▶ [SUPPLIED MATERIAL]:

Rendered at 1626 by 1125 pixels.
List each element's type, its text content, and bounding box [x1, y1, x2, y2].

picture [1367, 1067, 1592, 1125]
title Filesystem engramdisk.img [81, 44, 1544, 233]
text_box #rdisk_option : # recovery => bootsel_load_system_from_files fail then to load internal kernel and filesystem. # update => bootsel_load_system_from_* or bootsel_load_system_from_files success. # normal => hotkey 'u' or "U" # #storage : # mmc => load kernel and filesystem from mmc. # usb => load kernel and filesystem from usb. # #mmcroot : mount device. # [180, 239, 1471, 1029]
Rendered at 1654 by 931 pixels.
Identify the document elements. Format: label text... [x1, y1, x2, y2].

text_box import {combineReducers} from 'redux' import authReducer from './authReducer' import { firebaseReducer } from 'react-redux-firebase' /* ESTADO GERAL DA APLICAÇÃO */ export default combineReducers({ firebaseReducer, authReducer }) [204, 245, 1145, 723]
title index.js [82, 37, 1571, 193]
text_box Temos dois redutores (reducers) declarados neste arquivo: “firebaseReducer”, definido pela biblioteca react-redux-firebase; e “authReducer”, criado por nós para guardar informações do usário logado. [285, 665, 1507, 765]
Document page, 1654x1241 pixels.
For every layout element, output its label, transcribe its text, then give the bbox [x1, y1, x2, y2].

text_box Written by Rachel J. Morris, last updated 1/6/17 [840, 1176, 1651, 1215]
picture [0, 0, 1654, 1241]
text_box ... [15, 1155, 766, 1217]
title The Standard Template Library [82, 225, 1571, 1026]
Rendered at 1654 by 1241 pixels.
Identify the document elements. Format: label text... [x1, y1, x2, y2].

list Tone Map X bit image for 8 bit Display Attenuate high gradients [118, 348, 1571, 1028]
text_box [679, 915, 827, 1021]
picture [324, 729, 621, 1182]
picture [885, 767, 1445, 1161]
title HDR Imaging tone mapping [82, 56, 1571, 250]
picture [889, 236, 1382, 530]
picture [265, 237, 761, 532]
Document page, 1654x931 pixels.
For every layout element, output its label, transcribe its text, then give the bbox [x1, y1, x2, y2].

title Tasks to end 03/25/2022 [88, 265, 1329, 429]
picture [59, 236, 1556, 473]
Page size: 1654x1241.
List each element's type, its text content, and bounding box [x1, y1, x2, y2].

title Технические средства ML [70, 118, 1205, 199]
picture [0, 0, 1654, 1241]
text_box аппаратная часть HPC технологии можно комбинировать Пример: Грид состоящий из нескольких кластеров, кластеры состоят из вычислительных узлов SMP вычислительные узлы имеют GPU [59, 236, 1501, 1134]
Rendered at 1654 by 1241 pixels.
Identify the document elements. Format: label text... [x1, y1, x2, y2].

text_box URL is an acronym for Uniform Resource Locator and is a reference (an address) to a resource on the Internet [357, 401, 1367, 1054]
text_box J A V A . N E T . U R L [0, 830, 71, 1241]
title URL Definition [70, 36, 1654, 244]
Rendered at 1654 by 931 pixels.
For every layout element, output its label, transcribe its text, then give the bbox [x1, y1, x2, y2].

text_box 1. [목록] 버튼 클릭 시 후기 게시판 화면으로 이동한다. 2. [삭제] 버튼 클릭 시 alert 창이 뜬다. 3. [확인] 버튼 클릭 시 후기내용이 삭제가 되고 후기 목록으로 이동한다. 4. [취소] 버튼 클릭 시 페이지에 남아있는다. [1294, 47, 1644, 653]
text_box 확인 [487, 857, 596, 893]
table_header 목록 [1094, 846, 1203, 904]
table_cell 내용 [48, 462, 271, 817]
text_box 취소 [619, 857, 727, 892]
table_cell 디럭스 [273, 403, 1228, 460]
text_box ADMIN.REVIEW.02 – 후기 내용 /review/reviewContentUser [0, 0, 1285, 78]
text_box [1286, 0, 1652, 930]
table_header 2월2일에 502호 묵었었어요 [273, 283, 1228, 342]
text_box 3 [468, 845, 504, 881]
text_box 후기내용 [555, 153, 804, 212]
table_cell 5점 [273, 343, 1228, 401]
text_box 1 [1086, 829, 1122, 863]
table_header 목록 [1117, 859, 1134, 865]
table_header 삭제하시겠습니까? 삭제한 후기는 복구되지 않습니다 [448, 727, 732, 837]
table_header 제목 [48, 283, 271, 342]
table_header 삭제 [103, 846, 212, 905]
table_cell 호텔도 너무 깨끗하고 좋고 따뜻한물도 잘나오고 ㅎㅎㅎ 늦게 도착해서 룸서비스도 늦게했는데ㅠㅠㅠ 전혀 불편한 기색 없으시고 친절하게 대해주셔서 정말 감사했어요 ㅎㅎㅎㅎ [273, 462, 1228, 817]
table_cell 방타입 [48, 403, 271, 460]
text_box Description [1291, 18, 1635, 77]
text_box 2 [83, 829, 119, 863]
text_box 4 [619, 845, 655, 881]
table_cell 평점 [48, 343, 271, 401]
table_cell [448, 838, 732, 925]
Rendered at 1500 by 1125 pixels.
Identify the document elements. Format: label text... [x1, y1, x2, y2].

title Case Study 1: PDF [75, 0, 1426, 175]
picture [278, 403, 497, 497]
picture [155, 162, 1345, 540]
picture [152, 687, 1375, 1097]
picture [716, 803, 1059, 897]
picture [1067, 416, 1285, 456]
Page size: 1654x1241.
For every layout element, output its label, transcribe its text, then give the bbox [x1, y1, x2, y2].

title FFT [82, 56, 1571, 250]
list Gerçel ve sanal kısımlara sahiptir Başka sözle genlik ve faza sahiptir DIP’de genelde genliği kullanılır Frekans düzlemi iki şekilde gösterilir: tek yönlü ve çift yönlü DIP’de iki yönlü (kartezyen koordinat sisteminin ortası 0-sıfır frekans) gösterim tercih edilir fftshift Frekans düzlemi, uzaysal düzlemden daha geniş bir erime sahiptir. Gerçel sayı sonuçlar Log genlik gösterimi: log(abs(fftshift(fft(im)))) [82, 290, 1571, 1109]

▶ [AIM]: Could you turn every line of the records above into a numbered list, leaving out the blank lines?

▶ [FULL SOLUTION]:
1. Rendered at 1626 by 1125 pixels.
2. List each element's type, its text content, and bounding box [x1, y1, x2, y2].
3. picture [1367, 1067, 1592, 1125]
4. title Filesystem engramdisk.img [81, 44, 1544, 233]
5. text_box #rdisk_option : # recovery => bootsel_load_system_from_files fail then to load internal kernel and filesystem. # update => bootsel_load_system_from_* or bootsel_load_system_from_files success. # normal => hotkey 'u' or "U" # #storage : # mmc => load kernel and filesystem from mmc. # usb => load kernel and filesystem from usb. # #mmcroot : mount device. # [180, 239, 1471, 1029]
6. Rendered at 1654 by 931 pixels.
7. Identify the document elements. Format: label text... [x1, y1, x2, y2].
8. text_box import {combineReducers} from 'redux' import authReducer from './authReducer' import { firebaseReducer } from 'react-redux-firebase' /* ESTADO GERAL DA APLICAÇÃO */ export default combineReducers({ firebaseReducer, authReducer }) [204, 245, 1145, 723]
9. title index.js [82, 37, 1571, 193]
10. text_box Temos dois redutores (reducers) declarados neste arquivo: “firebaseReducer”, definido pela biblioteca react-redux-firebase; e “authReducer”, criado por nós para guardar informações do usário logado. [285, 665, 1507, 765]
11. Document page, 1654x1241 pixels.
12. For every layout element, output its label, transcribe its text, then give the bbox [x1, y1, x2, y2].
13. text_box Written by Rachel J. Morris, last updated 1/6/17 [840, 1176, 1651, 1215]
14. picture [0, 0, 1654, 1241]
15. text_box ... [15, 1155, 766, 1217]
16. title The Standard Template Library [82, 225, 1571, 1026]
17. Rendered at 1654 by 1241 pixels.
18. Identify the document elements. Format: label text... [x1, y1, x2, y2].
19. list Tone Map X bit image for 8 bit Display Attenuate high gradients [118, 348, 1571, 1028]
20. text_box [679, 915, 827, 1021]
21. picture [324, 729, 621, 1182]
22. picture [885, 767, 1445, 1161]
23. title HDR Imaging tone mapping [82, 56, 1571, 250]
24. picture [889, 236, 1382, 530]
25. picture [265, 237, 761, 532]
26. Document page, 1654x931 pixels.
27. For every layout element, output its label, transcribe its text, then give the bbox [x1, y1, x2, y2].
28. title Tasks to end 03/25/2022 [88, 265, 1329, 429]
29. picture [59, 236, 1556, 473]
30. Page size: 1654x1241.
31. List each element's type, its text content, and bounding box [x1, y1, x2, y2].
32. title Технические средства ML [70, 118, 1205, 199]
33. picture [0, 0, 1654, 1241]
34. text_box аппаратная часть HPC технологии можно комбинировать Пример: Грид состоящий из нескольких кластеров, кластеры состоят из вычислительных узлов SMP вычислительные узлы имеют GPU [59, 236, 1501, 1134]
35. Rendered at 1654 by 1241 pixels.
36. Identify the document elements. Format: label text... [x1, y1, x2, y2].
37. text_box URL is an acronym for Uniform Resource Locator and is a reference (an address) to a resource on the Internet [357, 401, 1367, 1054]
38. text_box J A V A . N E T . U R L [0, 830, 71, 1241]
39. title URL Definition [70, 36, 1654, 244]
40. Rendered at 1654 by 931 pixels.
41. For every layout element, output its label, transcribe its text, then give the bbox [x1, y1, x2, y2].
42. text_box 1. [목록] 버튼 클릭 시 후기 게시판 화면으로 이동한다. 2. [삭제] 버튼 클릭 시 alert 창이 뜬다. 3. [확인] 버튼 클릭 시 후기내용이 삭제가 되고 후기 목록으로 이동한다. 4. [취소] 버튼 클릭 시 페이지에 남아있는다. [1294, 47, 1644, 653]
43. text_box 확인 [487, 857, 596, 893]
44. table_header 목록 [1094, 846, 1203, 904]
45. table_cell 내용 [48, 462, 271, 817]
46. text_box 취소 [619, 857, 727, 892]
47. table_cell 디럭스 [273, 403, 1228, 460]
48. text_box ADMIN.REVIEW.02 – 후기 내용 /review/reviewContentUser [0, 0, 1285, 78]
49. text_box [1286, 0, 1652, 930]
50. table_header 2월2일에 502호 묵었었어요 [273, 283, 1228, 342]
51. text_box 3 [468, 845, 504, 881]
52. text_box 후기내용 [555, 153, 804, 212]
53. table_cell 5점 [273, 343, 1228, 401]
54. text_box 1 [1086, 829, 1122, 863]
55. table_header 목록 [1117, 859, 1134, 865]
56. table_header 삭제하시겠습니까? 삭제한 후기는 복구되지 않습니다 [448, 727, 732, 837]
57. table_header 제목 [48, 283, 271, 342]
58. table_header 삭제 [103, 846, 212, 905]
59. table_cell 호텔도 너무 깨끗하고 좋고 따뜻한물도 잘나오고 ㅎㅎㅎ 늦게 도착해서 룸서비스도 늦게했는데ㅠㅠㅠ 전혀 불편한 기색 없으시고 친절하게 대해주셔서 정말 감사했어요 ㅎㅎㅎㅎ [273, 462, 1228, 817]
60. table_cell 방타입 [48, 403, 271, 460]
61. text_box Description [1291, 18, 1635, 77]
62. text_box 2 [83, 829, 119, 863]
63. text_box 4 [619, 845, 655, 881]
64. table_cell 평점 [48, 343, 271, 401]
65. table_cell [448, 838, 732, 925]
66. Rendered at 1500 by 1125 pixels.
67. Identify the document elements. Format: label text... [x1, y1, x2, y2].
68. title Case Study 1: PDF [75, 0, 1426, 175]
69. picture [278, 403, 497, 497]
70. picture [155, 162, 1345, 540]
71. picture [152, 687, 1375, 1097]
72. picture [716, 803, 1059, 897]
73. picture [1067, 416, 1285, 456]
74. Page size: 1654x1241.
75. For every layout element, output its label, transcribe its text, then give the bbox [x1, y1, x2, y2].
76. title FFT [82, 56, 1571, 250]
77. list Gerçel ve sanal kısımlara sahiptir Başka sözle genlik ve faza sahiptir DIP’de genelde genliği kullanılır Frekans düzlemi iki şekilde gösterilir: tek yönlü ve çift yönlü DIP’de iki yönlü (kartezyen koordinat sisteminin ortası 0-sıfır frekans) gösterim tercih edilir fftshift Frekans düzlemi, uzaysal düzlemden daha geniş bir erime sahiptir. Gerçel sayı sonuçlar Log genlik gösterimi: log(abs(fftshift(fft(im)))) [82, 290, 1571, 1109]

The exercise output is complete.